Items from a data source
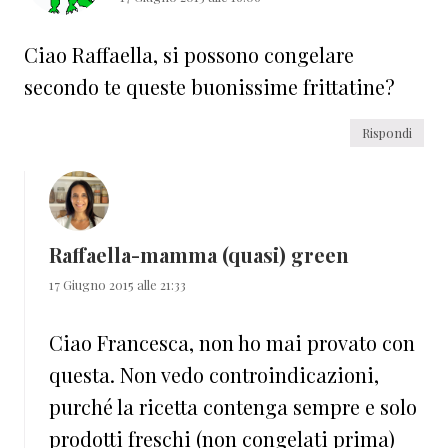
Ciao Raffaella, si possono congelare
secondo te queste buonissime frittatine?
Rispondi
Raffaella-mamma (quasi) green
17 Giugno 2015 alle 21:33
Ciao Francesca, non ho mai provato con
questa. Non vedo controindicazioni,
purché la ricetta contenga sempre e solo
prodotti freschi (non congelati prima)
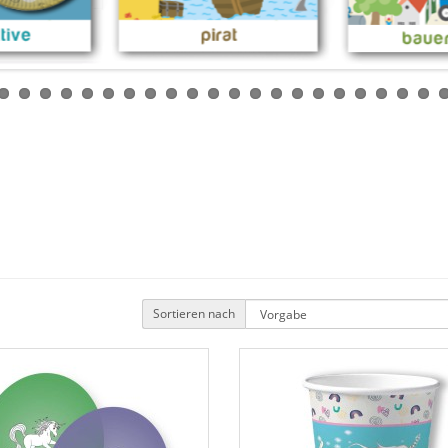
Sortieren nach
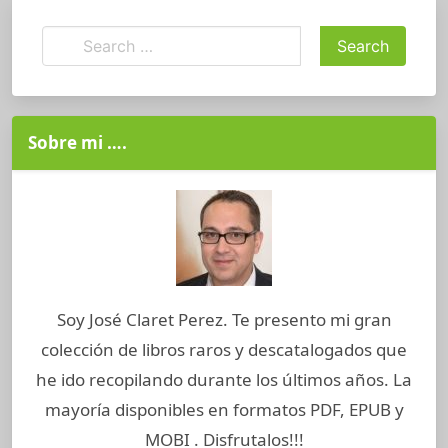
Sobre mi ….
Soy José Claret Perez. Te presento mi gran
colección de libros raros y descatalogados que
he ido recopilando durante los últimos años. La
mayoría disponibles en formatos PDF, EPUB y
MOBI . Disfrutalos!!!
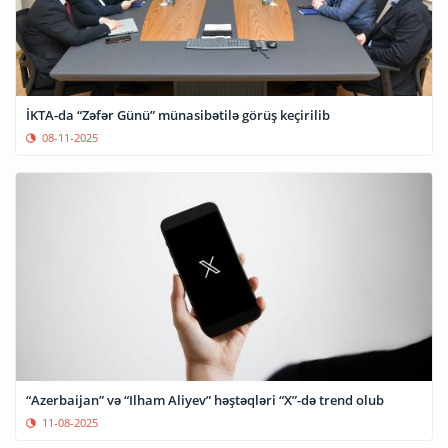
İKTA-da “Zəfər Günü” münasibətilə görüş keçirilib
08-11-2025
“Azerbaijan” və “Ilham Aliyev” həştəqləri “X”-də trend olub
11-08-2025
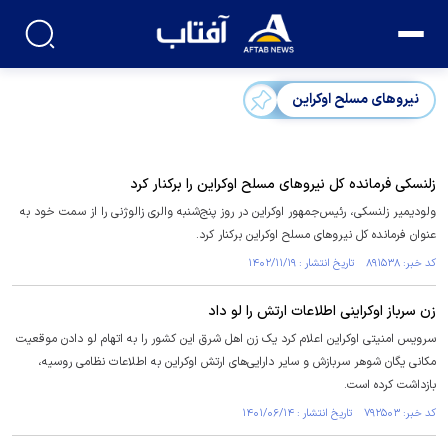
نیرو‌های مسلح اوکراین
زلنسکی فرمانده کل نیرو‌های مسلح اوکراین را برکنار کرد
ولودیمیر زلنسکی، رئیس‌جمهور اوکراین در روز پنج‌شنبه والری زالوژنی را از سمت خود به
عنوان فرمانده کل نیرو‌های مسلح اوکراین برکنار کرد.
کد خبر: ۸۹۱۵۳۸ تاریخ انتشار : ۱۴۰۲/۱۱/۱۹
زن سرباز اوکراینی اطلاعات ارتش را لو داد
سرویس امنیتی اوکراین اعلام کرد یک زن اهل شرق این کشور را به اتهام لو دادن موقعیت
مکانی یگان شوهر سربازش و سایر دارایی‌های ارتش اوکراین به اطلاعات نظامی روسیه،
بازداشت کرده است.
کد خبر: ۷۹۲۵۰۳ تاریخ انتشار : ۱۴۰۱/۰۶/۱۴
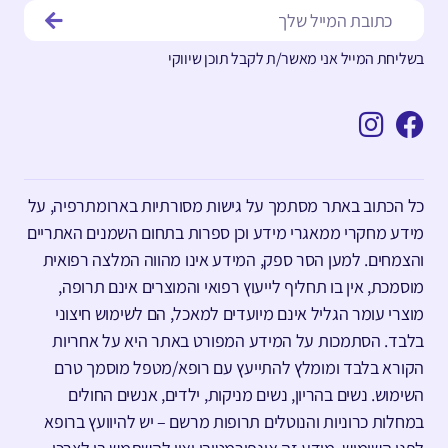
בשליחת המייל אני מאשר/ת לקבל תוכן שיווקי
כל הכתוב באתר מסתמך על גישות מסורתיות בארומתרפיה, על
מידע מחקרי ממאגרי מידע וכן ספרות בתחום השמנים האתריים
והצמחים. למען הסר ספק, המידע אינו מהווה המלצה רפואית
מוסמכת, אין בו תחליף לייעוץ רפואי והמוצרים אינם תרופה,
מוצרי עומר הגליל אינם מיועדים למאכל, הם לשימוש חיצוני
בלבד. הסתמכות על המידע המפורט באתר היא על אחריות
הקורא בלבד ומומלץ להתייעץ עם רופא/מטפל מוסמך טרם
השימוש. נשים בהריון, נשים מניקות, ילדים, אנשים החולים
במחלות כרוניות והנוטלים תרופות מרשם – יש להיוועץ ברופא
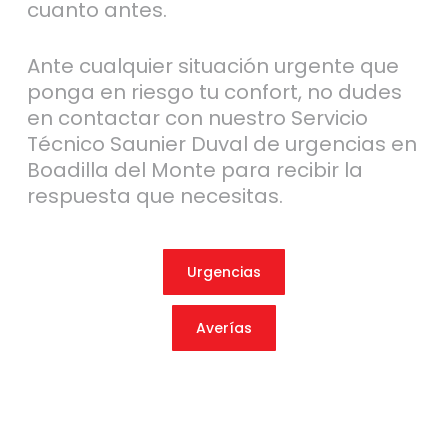
cuanto antes.
Ante cualquier situación urgente que
ponga en riesgo tu confort, no dudes
en contactar con nuestro Servicio
Técnico Saunier Duval de urgencias en
Boadilla del Monte para recibir la
respuesta que necesitas.
Urgencias
Averías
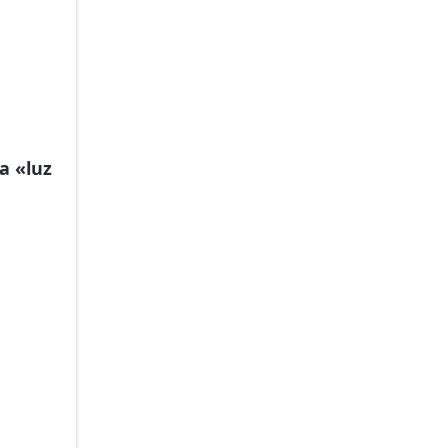
a «luz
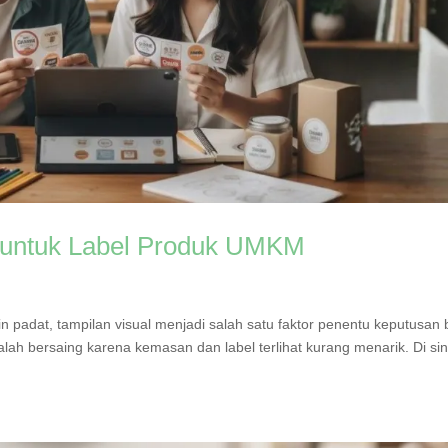
t untuk Label Produk UMKM
adat, tampilan visual menjadi salah satu faktor penentu keputusan b
lah bersaing karena kemasan dan label terlihat kurang menarik. Di sin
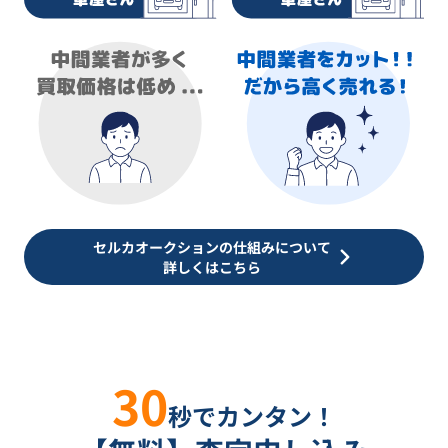
セルカオークションの仕組みについて
詳しくはこちら
30
秒でカンタン！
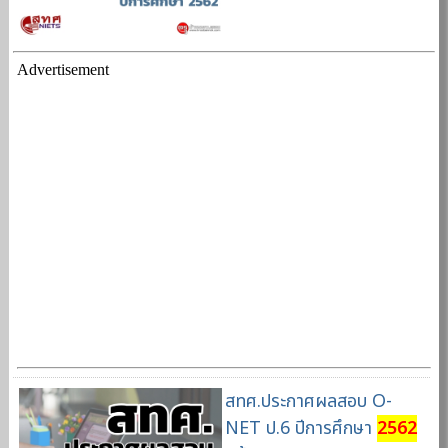
Advertisement
สทศ.ประกาศผลสอบ O-
NET ป.6 ปีการศึกษา
2562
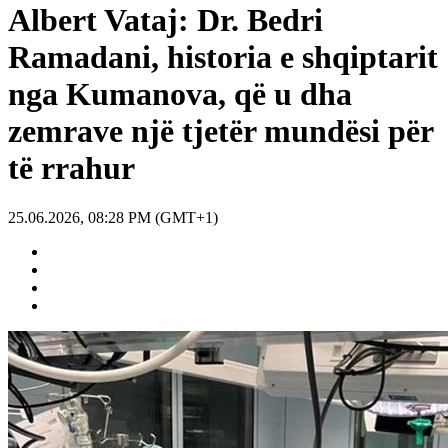
Albert Vataj: Dr. Bedri
Ramadani, historia e shqiptarit
nga Kumanova, që u dha
zemrave një tjetër mundësi për
të rrahur
25.06.2026, 08:28 PM (GMT+1)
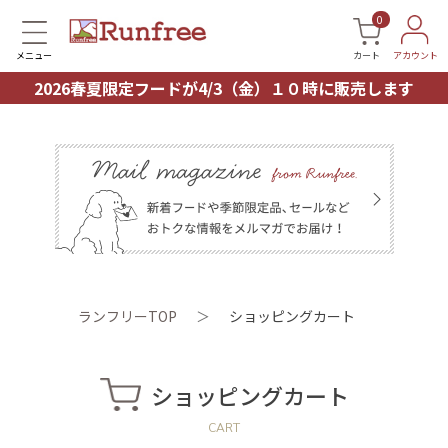
0
メニュー
カート
アカウント
2026春夏限定フードが4/3（金）１０時に販売します
ランフリーTOP
＞
ショッピングカート
ショッピングカート
CART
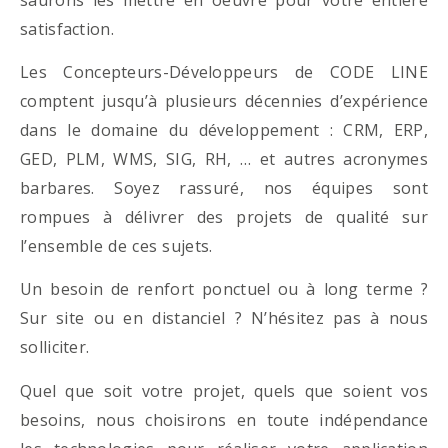
satisfaction.
Les Concepteurs-Développeurs de CODE LINE
comptent jusqu’à plusieurs décennies d’expérience
dans le domaine du développement : CRM, ERP,
GED, PLM, WMS, SIG, RH, … et autres acronymes
barbares. Soyez rassuré, nos équipes sont
rompues à délivrer des projets de qualité sur
l’ensemble de ces sujets.
Un besoin de renfort ponctuel ou à long terme ?
Sur site ou en distanciel ? N’hésitez pas à nous
solliciter.
Quel que soit votre projet, quels que soient vos
besoins, nous choisirons en toute indépendance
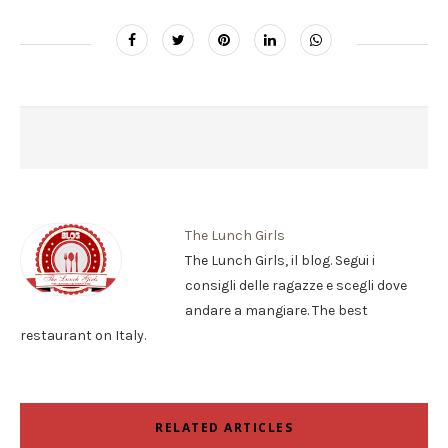
The Lunch Girls
The Lunch Girls, il blog. Segui i
consigli delle ragazze e scegli dove
andare a mangiare. The best
restaurant on Italy.
RELATED ARTICLES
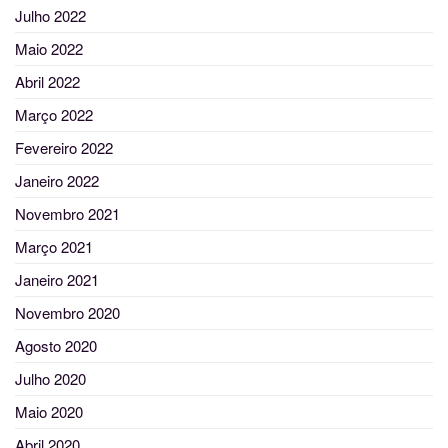
Julho 2022
Maio 2022
Abril 2022
Março 2022
Fevereiro 2022
Janeiro 2022
Novembro 2021
Março 2021
Janeiro 2021
Novembro 2020
Agosto 2020
Julho 2020
Maio 2020
Abril 2020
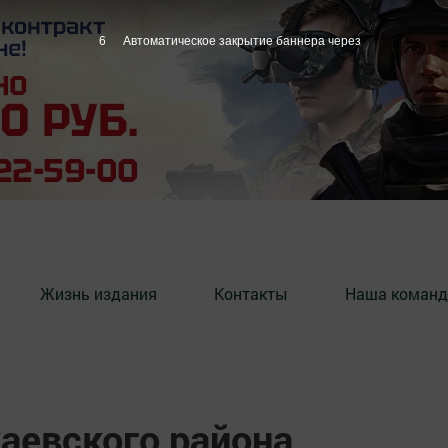
5
Автоматическое закрытие баннера через
Жизнь издания
Контакты
Наша команд
аевского района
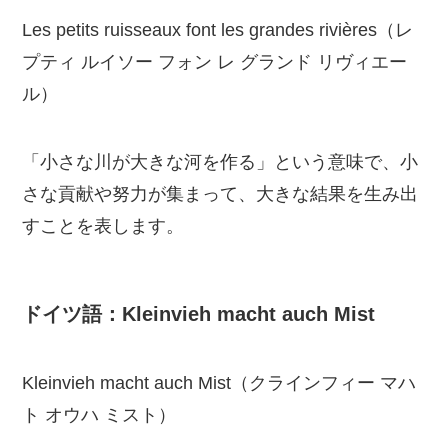
Les petits ruisseaux font les grandes rivières（レ
プティ ルイソー フォン レ グランド リヴィエー
ル）
「小さな川が大きな河を作る」という意味で、小
さな貢献や努力が集まって、大きな結果を生み出
すことを表します。
ドイツ語：Kleinvieh macht auch Mist
Kleinvieh macht auch Mist（クラインフィー マハ
ト オウハ ミスト）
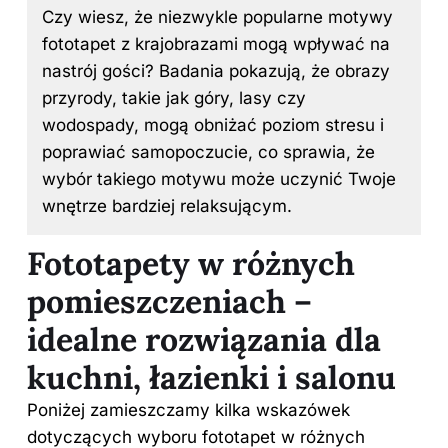
Czy wiesz, że niezwykle popularne motywy
fototapet z krajobrazami mogą wpływać na
nastrój gości? Badania pokazują, że obrazy
przyrody, takie jak góry, lasy czy
wodospady, mogą obniżać poziom stresu i
poprawiać samopoczucie, co sprawia, że
wybór takiego motywu może uczynić Twoje
wnętrze bardziej relaksującym.
Fototapety w różnych
pomieszczeniach –
idealne rozwiązania dla
kuchni, łazienki i salonu
Poniżej zamieszczamy kilka wskazówek
dotyczących wyboru fototapet w różnych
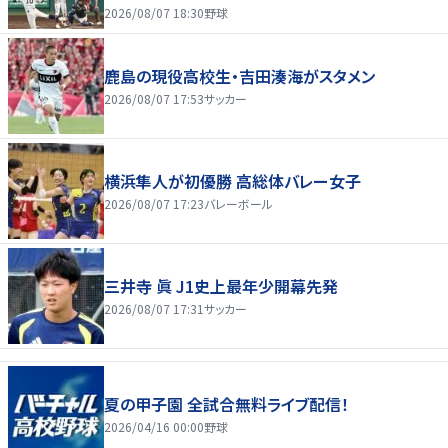
2026/08/07 18:30
野球
鹿島の現役高校生・吉田湊海がスタメン
2026/08/07 17:53
サッカー
横浜隼人が初優勝 高総体バレー女子
2026/08/07 17:23
バレーボール
三井寺 眞 J1史上最年少開幕先発
2026/08/07 17:31
サッカー
夏の甲子園 全試合無料ライブ配信！
2026/04/16 00:00
野球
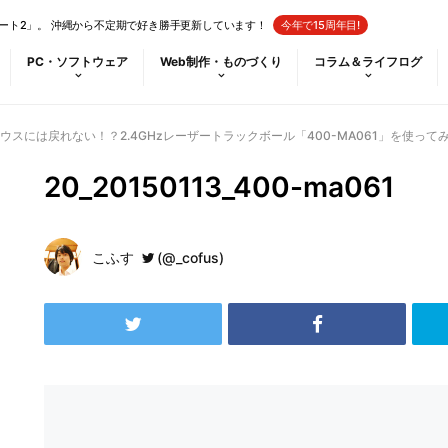
ート2」。 沖縄から不定期で好き勝手更新しています！
今年で15周年目!
PC・ソフトウェア
Web制作・ものづくり
コラム＆ライフログ
スには戻れない！？2.4GHzレーザートラックボール「400-MA061」を使って
20_20150113_400-ma061
こふす
(@_cofus)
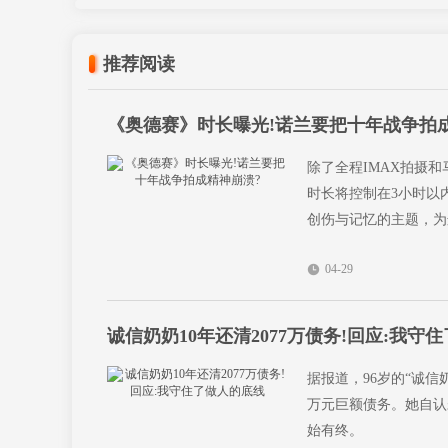
推荐阅读
《奥德赛》时长曝光!诺兰要把十年战争拍
除了全程IMAX拍摄
时长将控制在3小时以
创伤与记忆的主题，为
04-29
诚信奶奶10年还清2077万债务!回应:我守
据报道，96岁的“诚信奶
万元巨额债务。她自认
始有终。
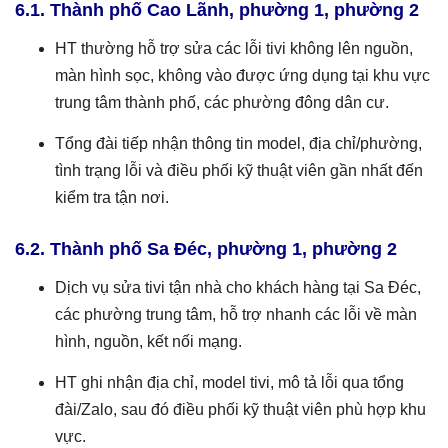
6.1. Thành phố Cao Lãnh, phường 1, phường 2
HT thường hỗ trợ sửa các lỗi tivi không lên nguồn,
màn hình sọc, không vào được ứng dụng tại khu vực
trung tâm thành phố, các phường đông dân cư.
Tổng đài tiếp nhận thông tin model, địa chỉ/phường,
tình trạng lỗi và điều phối kỹ thuật viên gần nhất đến
kiểm tra tận nơi.
6.2. Thành phố Sa Đéc, phường 1, phường 2
Dịch vụ sửa tivi tận nhà cho khách hàng tại Sa Đéc,
các phường trung tâm, hỗ trợ nhanh các lỗi về màn
hình, nguồn, kết nối mạng.
HT ghi nhận địa chỉ, model tivi, mô tả lỗi qua tổng
đài/Zalo, sau đó điều phối kỹ thuật viên phù hợp khu
vực.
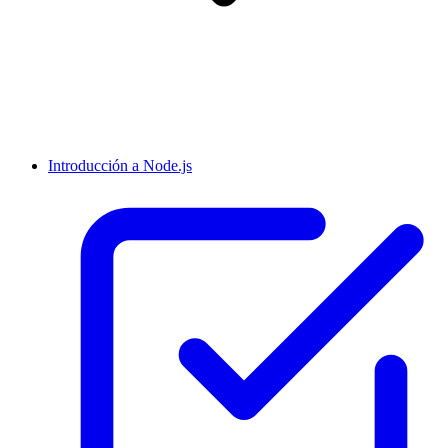
Introducción a Node.js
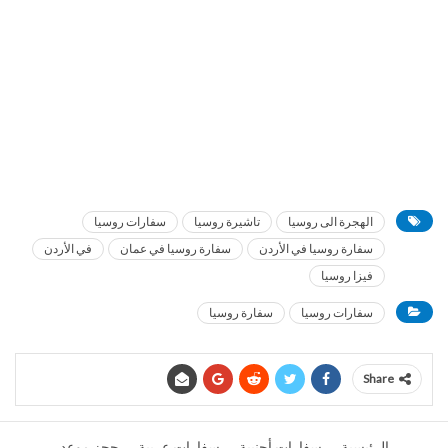
الهجرة الى روسيا
تاشيرة روسيا
سفارات روسيا
سفارة روسيا في الأردن
سفارة روسيا في عمان
في الأردن
فيزا روسيا
سفارات روسيا
سفارة روسيا
Share
الرئيسية
سفارات أجنبية
سفارات عربية
حجز موعد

* **Try it**: Among the lines above, which contain the word "روسيا"? Copy every one.

* **Your solution**:
الهجرة الى روسيا
تاشيرة روسيا
سفارات روسيا
سفارة روسيا في الأردن
سفارة روسيا في عمان
فيزا روسيا
سفارات روسيا
سفارة روسيا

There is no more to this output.